Añadimos 40 gramos de azúcar y el queso Philadelphia y batimos bien ayudándonos de unas varillas eléctricas.
Añadimos la nata y continuamos batiendo.
Añadimos la maizena tamizada y continuamos batiendo.
Añadimos el zumo de limón y la cucharadita de extracto de vainilla,
seguimos batiendo todo bien hasta que queden integrados y reservamos.
Limpiamos bien las varillas y comenzamos a batir las claras poniéndoles una cucharada de azúcar...

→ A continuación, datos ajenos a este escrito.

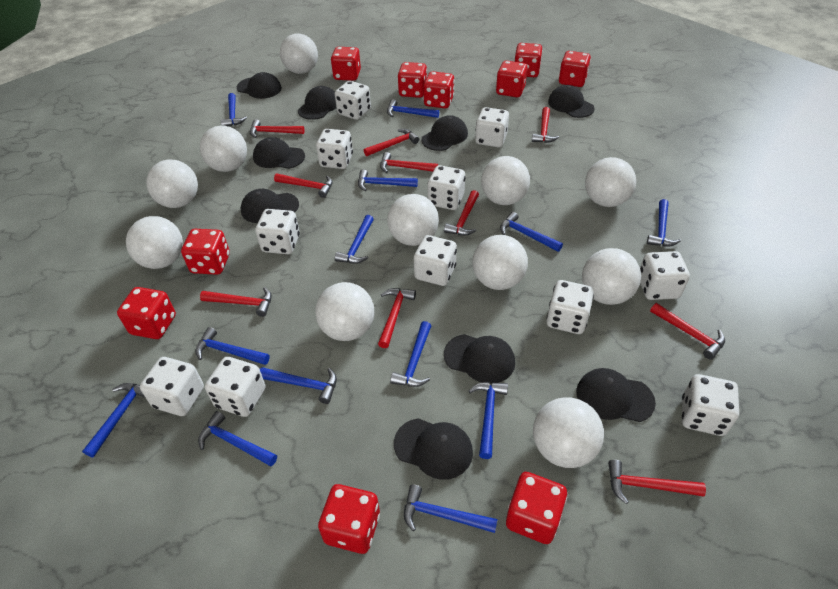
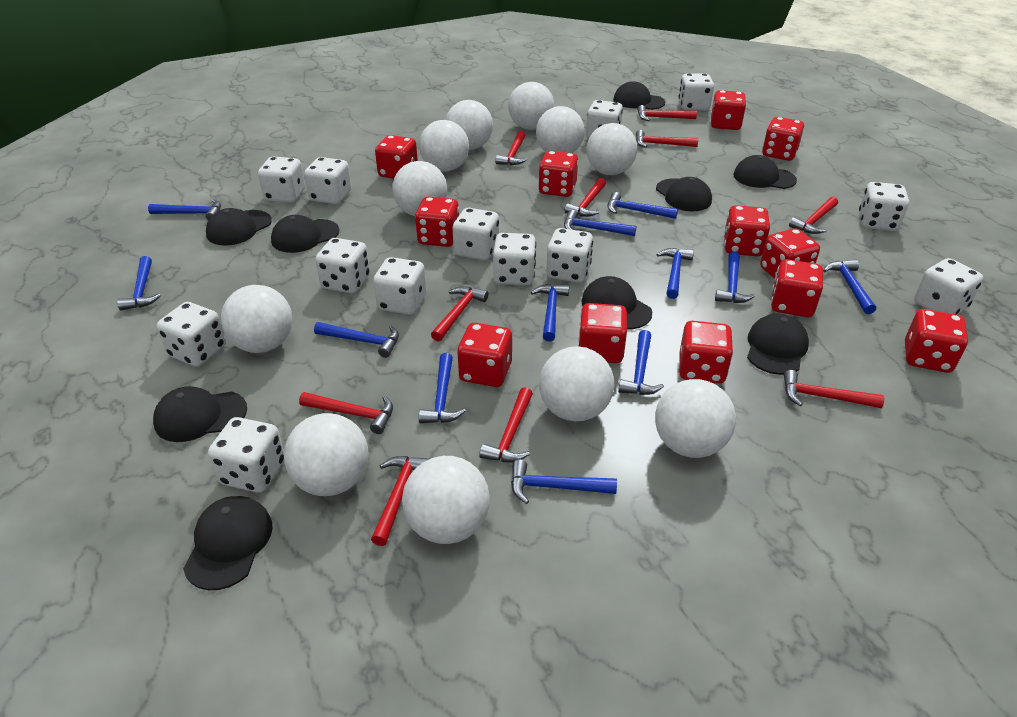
blue hammer: 13 -> 12
red dice: 10 -> 12
white dice: 11 -> 13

... hasta que comiencen a cuajar,
momento en el que le añadimos el resto de los 40 gramos de azúcar...
... y seguimos batiendo hasta conseguir un merengue firme y brillante.
Añadimos una parte del merengue a la mezcla que habíamos reservado y removemos con una espátula con movimientos envolventes.
Añadimos el resto del merengue...
... y seguimos removiendo hasta que esté todo integrado y lo vertemos en un molde apto para horno.
Habremos precalentado el horno a 220ºC. En una fuente con agua caliente introducimos el molde para cocerlo en el horno al baño María. Una vez que esté en el horno bajamos la temperatura a 170ºC y lo tendremos horneando unos 50 minutos comprobando con un palito que salga seco. Esta tarta queda suflada cuando está recién hecha.
Dejamos que enfríe un par de horas para desmoldarla y comprobarás que en ese tiempo baja el volumen de la tarta.
De cualquier forma, tu tarta de queso japonesa está riquísima y lista para comer. Puedes acompañarla con alguna mermelada o como hice en esta ocasión con un sirope de frutos rojos y un dulce de membrillo casero.